Der Begriff archē selbst im Sinne von „Anfang, Ausgangspunkt“ könnte von frühen Vorsokratikern wie Anaximander verwendet worden sein, aber es gibt keine erhaltenen Zitate, um dies zu überprüfen. Im späten fünften Jahrhundert benutzte Diogenes von Apollonia den Begriff in der Bedeutung von „Ausgangspunkt“, möglicherweise mit der Implikation, ein erklärendes Prinzip zu sein. (Fr. 1). Der Begriff scheint jedoch nur dann philosophische Bedeutung zu erlangen, wenn man bedenkt, dass Platon einen archē als ein Prinzip beschrieb, dem nichts vorausgeht (Republik 511b, Phaedrus 245c-d), und damit einen metaphysischen Grund und ein logisches Axiom liefert. Aristoteles selbst unterscheidet sechs Bedeutungen des Begriffs, von denen nur die letzte eine philosophische Bedeutung hat und Platons Verwendung widerspiegelt (Metaphysik V.1). Aristoteles‘ Darstellung der archē als Erklärungsprinzip bei den Vorsokratikern ist sehr suggestiv, sollte aber nicht unkritisch akzeptiert werden.
Die meisten Vorsokratiker waren daran interessiert zu erklären, wie die gegenwärtige Welt aus einem urzeitlichen Chaos entstanden ist, und auch daran, die grundlegenden Wirklichkeiten zu identifizieren, aus denen die Welt entstanden ist. In diesem doppelten Sinne versuchten sie durch ihre Studien und Schriften die Quellen, die archai, der Welt zu erhellen. Ob oder in welchem Sinne ihre grundlegenden Wirklichkeiten materiell waren und ob sie unveränderlich waren, sind umstrittene Fragen, mit denen die Gelehrten immer noch ringen.
Siehe auch Aristoteles; Vorsokratische Philosophie.
Bibliographie
Algra, Keimpe. „The Beginnings of Cosmology.“ In The Cambridge Companion to Early Greek Philosophy, herausgegeben von A. A. Long. Cambridge, U.K.: Cambridge University Press, 1999.
Alt, Karin. „Zum Satz des Anaximenes über die Seele: Untersuchung von Aetios Peri archōn.“ Hermes 101 (1973): 129-164.

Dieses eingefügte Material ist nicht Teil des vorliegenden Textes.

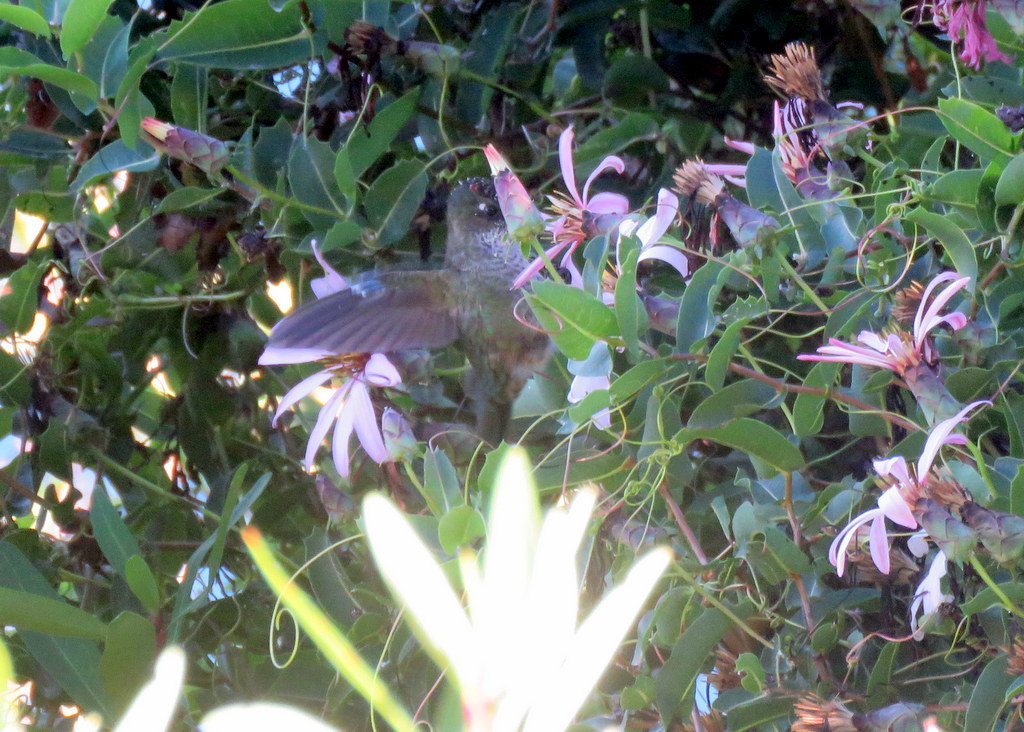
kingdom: Animalia
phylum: Chordata
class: Aves
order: Apodiformes
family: Trochilidae
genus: Sephanoides
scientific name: Sephanoides sephaniodes
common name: Green-backed firecrown
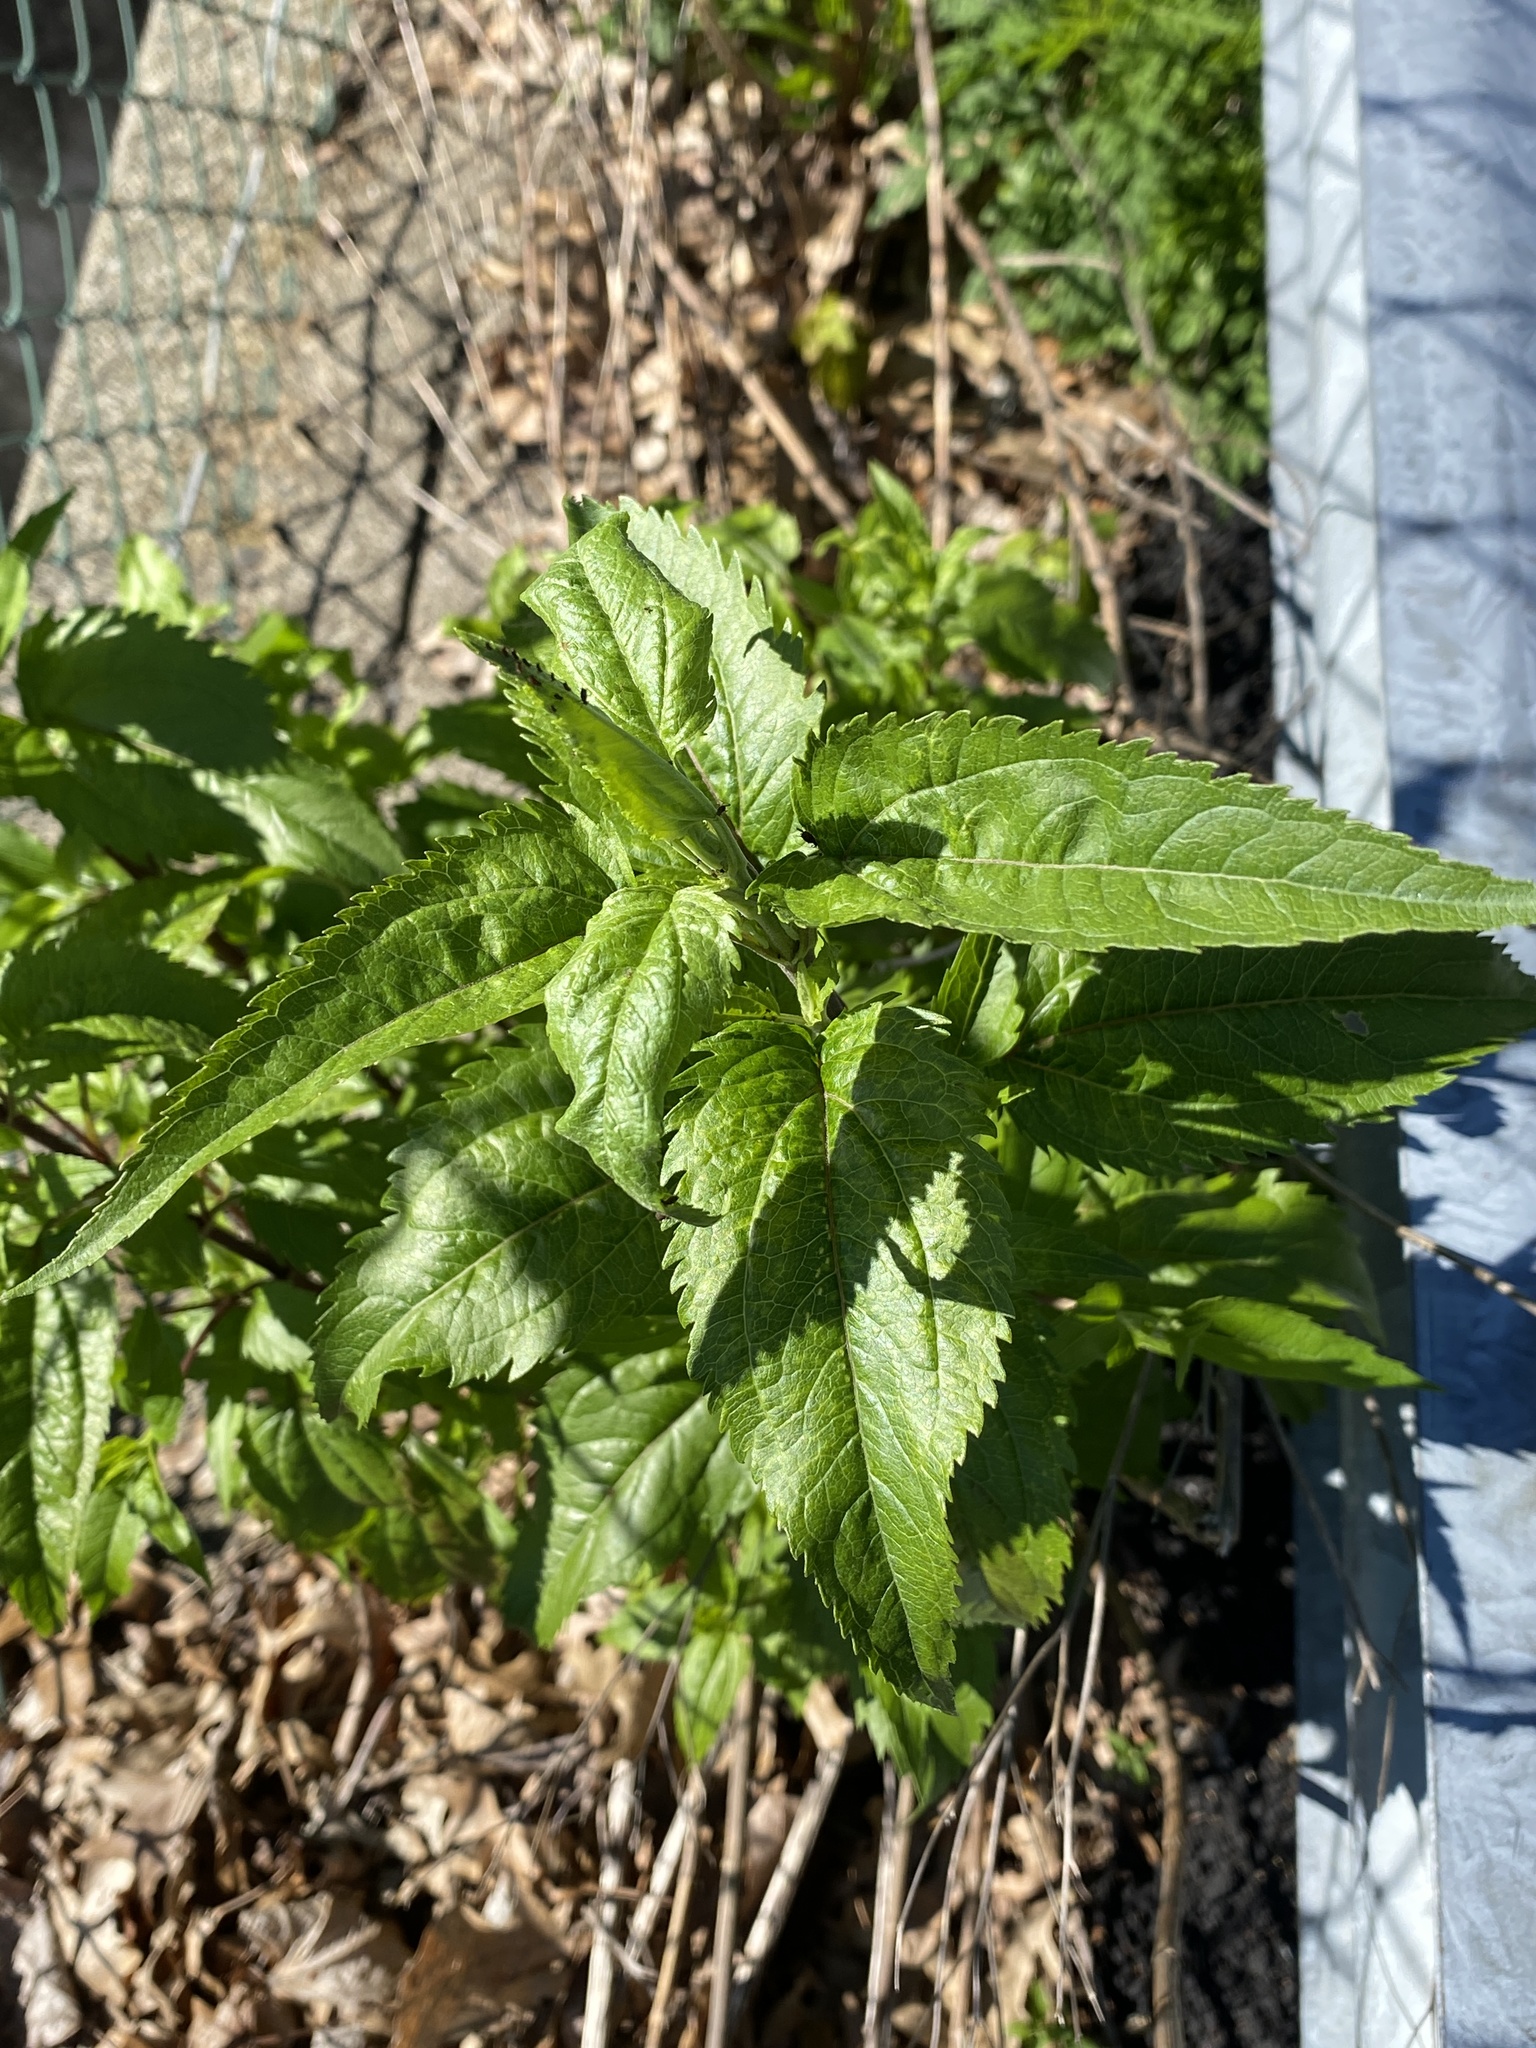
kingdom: Plantae
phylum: Tracheophyta
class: Magnoliopsida
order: Asterales
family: Asteraceae
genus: Eupatorium
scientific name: Eupatorium serotinum
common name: Late boneset
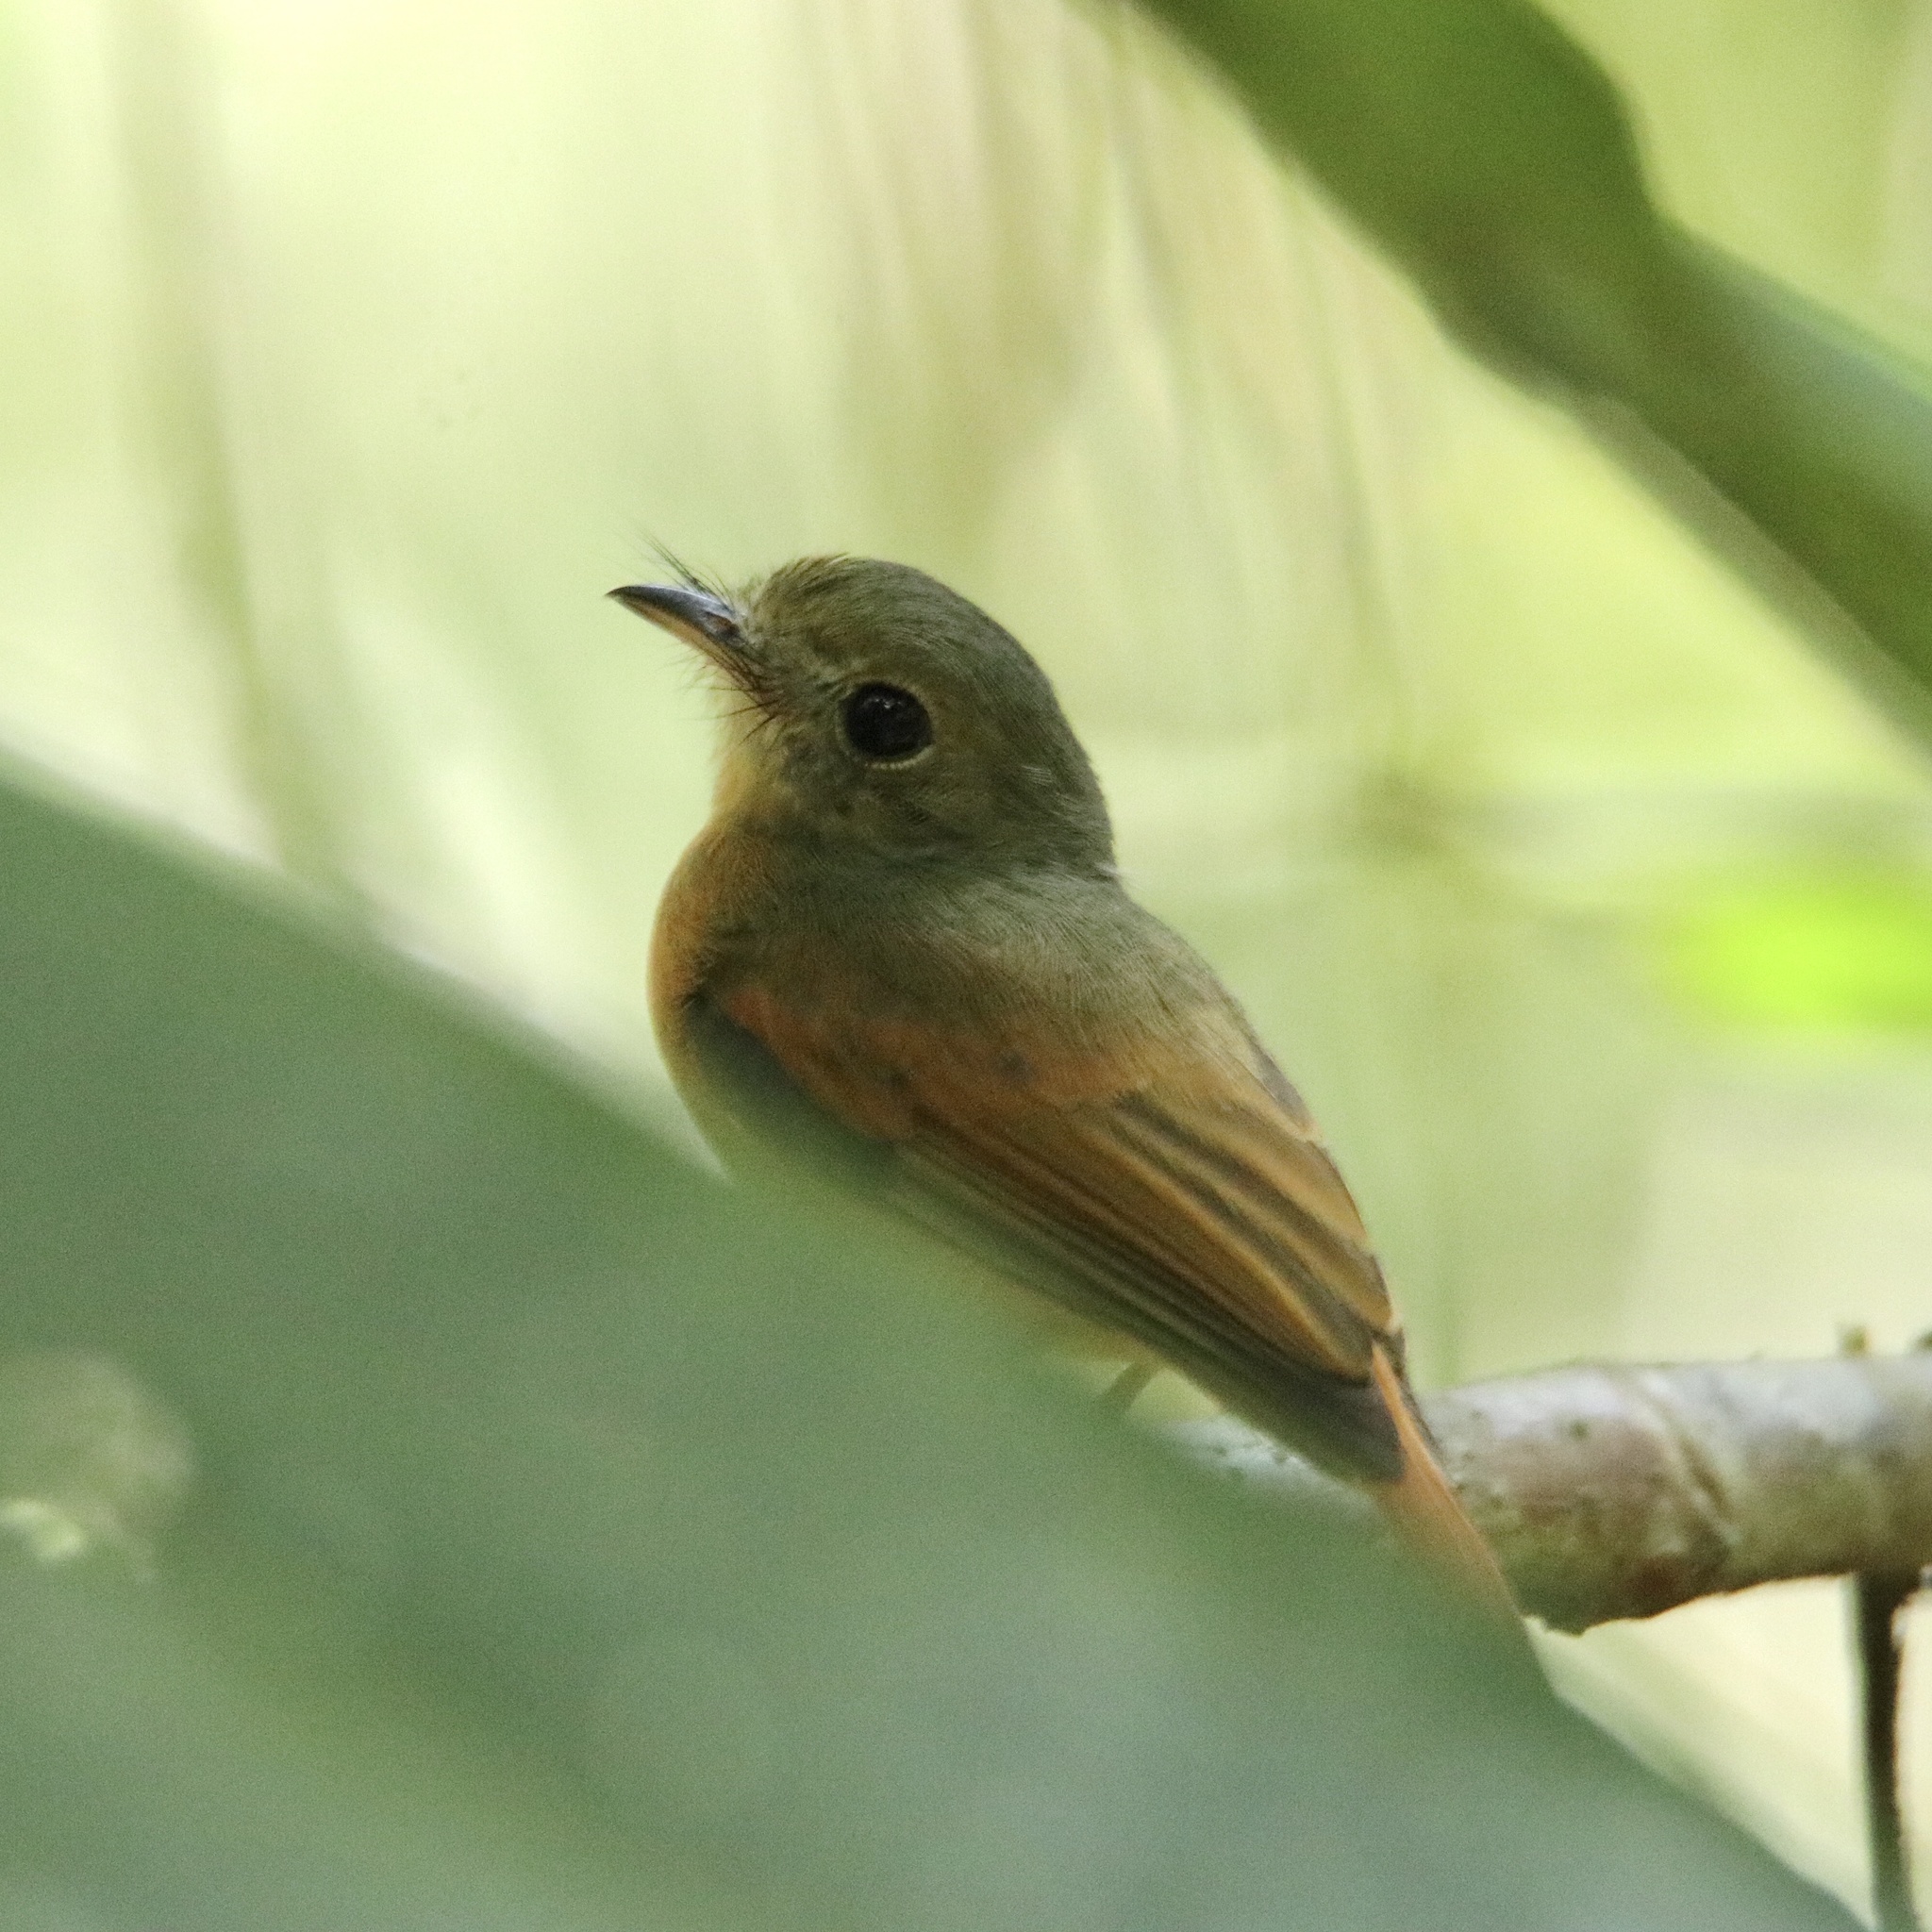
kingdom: Animalia
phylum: Chordata
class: Aves
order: Passeriformes
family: Tyrannidae
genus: Terenotriccus
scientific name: Terenotriccus erythrurus
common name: Ruddy-tailed flycatcher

Barnes, Jonathan. The Presocratic Philosophers. Rev. ed. London: Routledge, 1982.
Guthrie, W. K. C. A History of Greek Philosophy. Vol. 1: The Earlier Presocratics and the Pythagoreans. Cambridge, U.K.: Cambridge University Press, 1962.
Stokes, Michael C. One and Many in Presocratic Philosophy. Washington: Center for Hellenic Studies, 1971.